The Trump administration made all this worse. In 2020 they began a “pilot program” to move more seniors into for-profit “managed care” and to completely privatize all Medicare services by 2030. Called “Direct Contracting” the program continued the unaccountable payment system of MA plans but also opened the program up to any third-party business entity (including Wall Street investment firms). They allowed any “Direct Contracting Entity” to keep up to 40% of participants payments not used for patient care. Most egregiously seniors would be automatically enrolled without their knowledge or consent.

This happened without Congressional approval or public input. Various advocacy groups raised the alarm and organized opposition. In response the Biden administration changed the name but continued the program. The new name is ACO REACH which stands for Accountable Care Organization Realizing Equity, Access, and Community Health. This bureaucratic gobbledygook should make all of us sick.

Why should the public care about what is happening with Medicare? Obviously, everyone is getting older and will need affordable healthcare in the future. But the larger issue is that Medicare is another example of our excessively expensive, flawed, for-profit healthcare system.

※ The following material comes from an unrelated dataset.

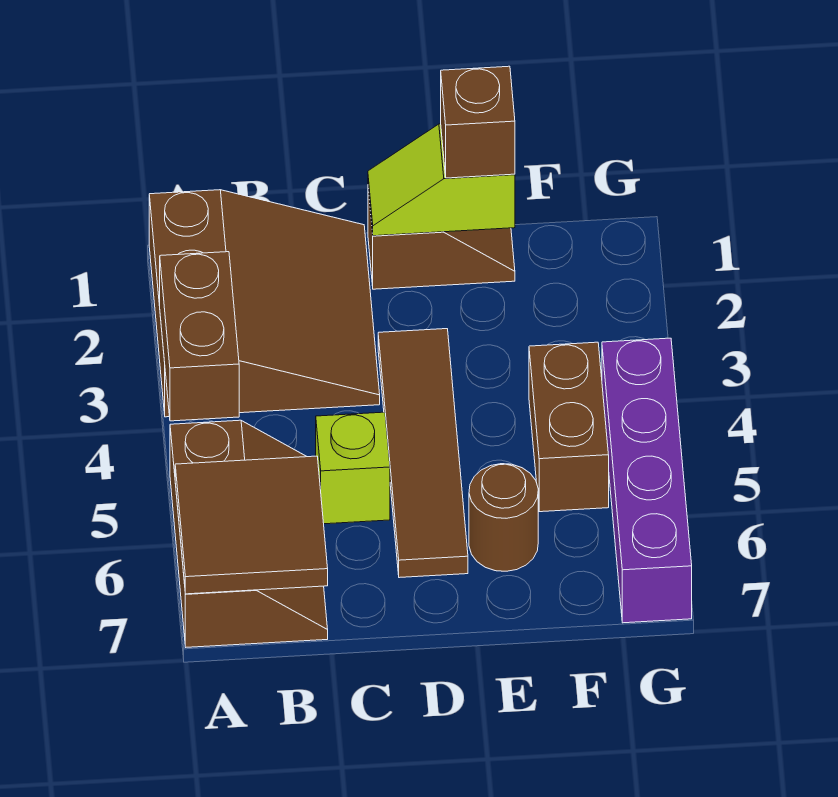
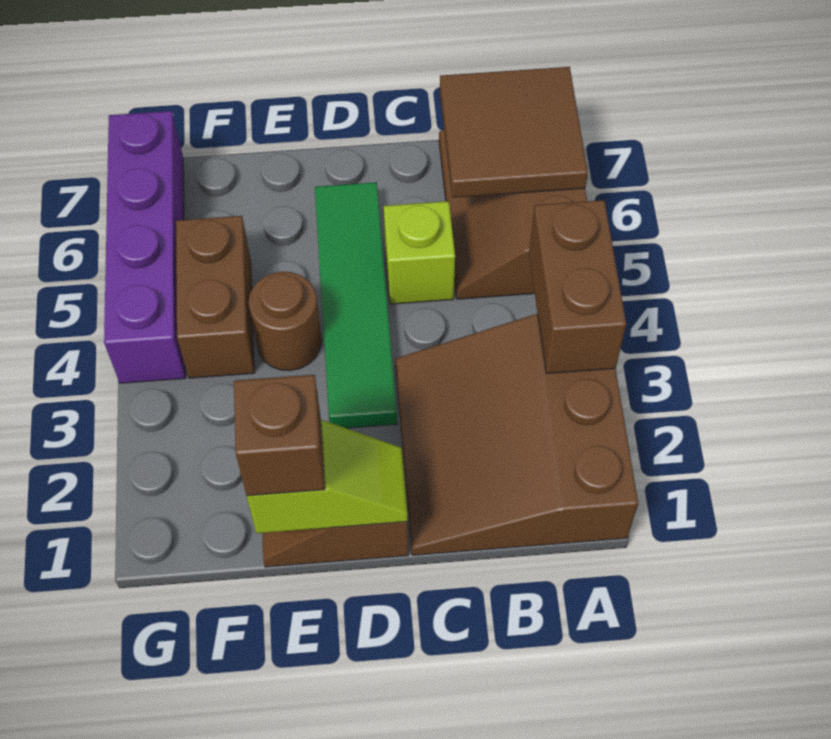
brown tile D3:D6 level 1 -> green tile D3:D6 level 1
brown round brick E6 level 1 -> brown round brick E4 level 1

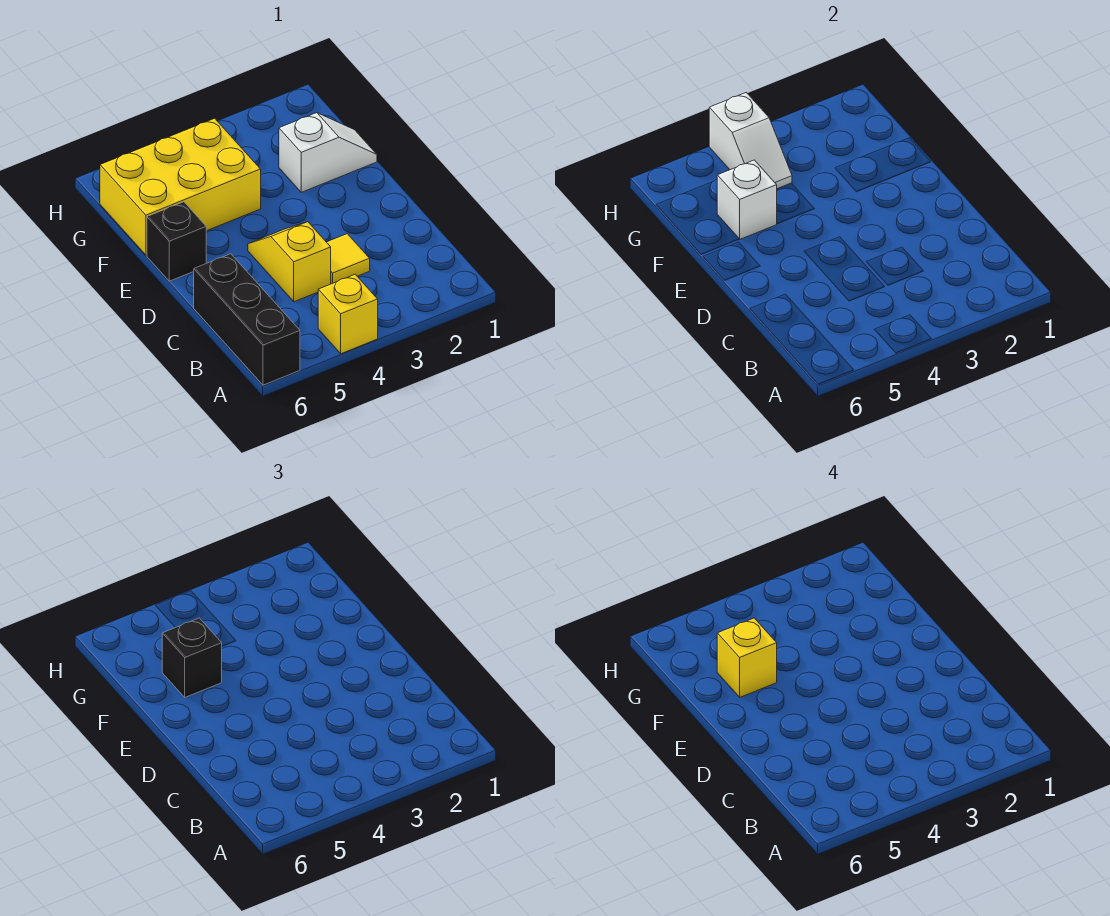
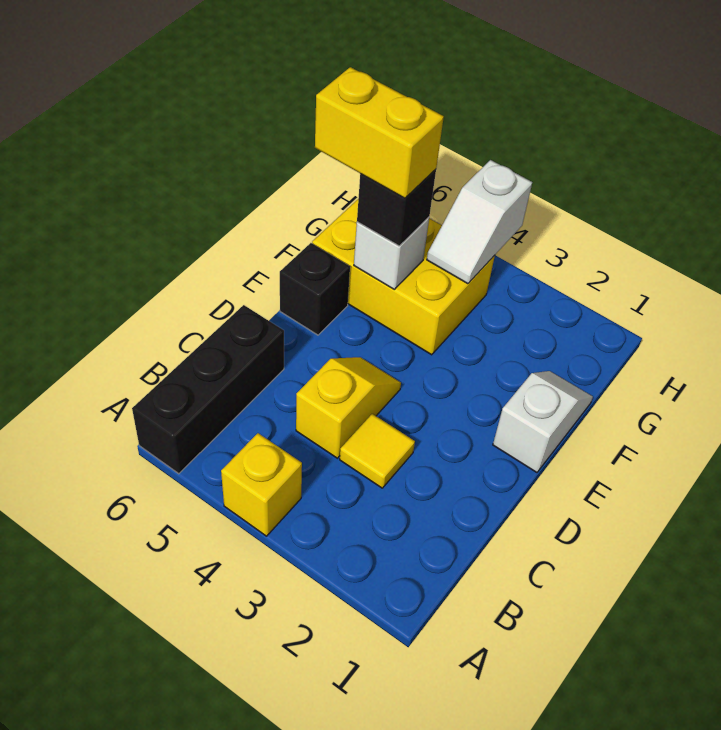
white slope F1:F2 level 1 top 2 -> white slope E1:F1 level 1 top E
yellow brick F5 level 4 -> yellow brick F5:F6 level 4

Privatized, profit driven Medicare is another reason we pay over twice as much for healthcare as any other nation but achieve lower overall health outcomes.

All these for-profit schemes insert third parties between doctors and patients. None of them improves healthcare or benefits the public.

We need a rational, non-profit, universal, single payer healthcare system that covers everyone. We need one program, unconnected to employment, which can control costs, ensure quality and be available everywhere in the country. For over one hundred years for-profit healthcare providers and insurance companies have failed to meet these needs.

Saving Medicare from a corporate takeover and from profiteering is one battle in the struggle for the national healthcare program we really need.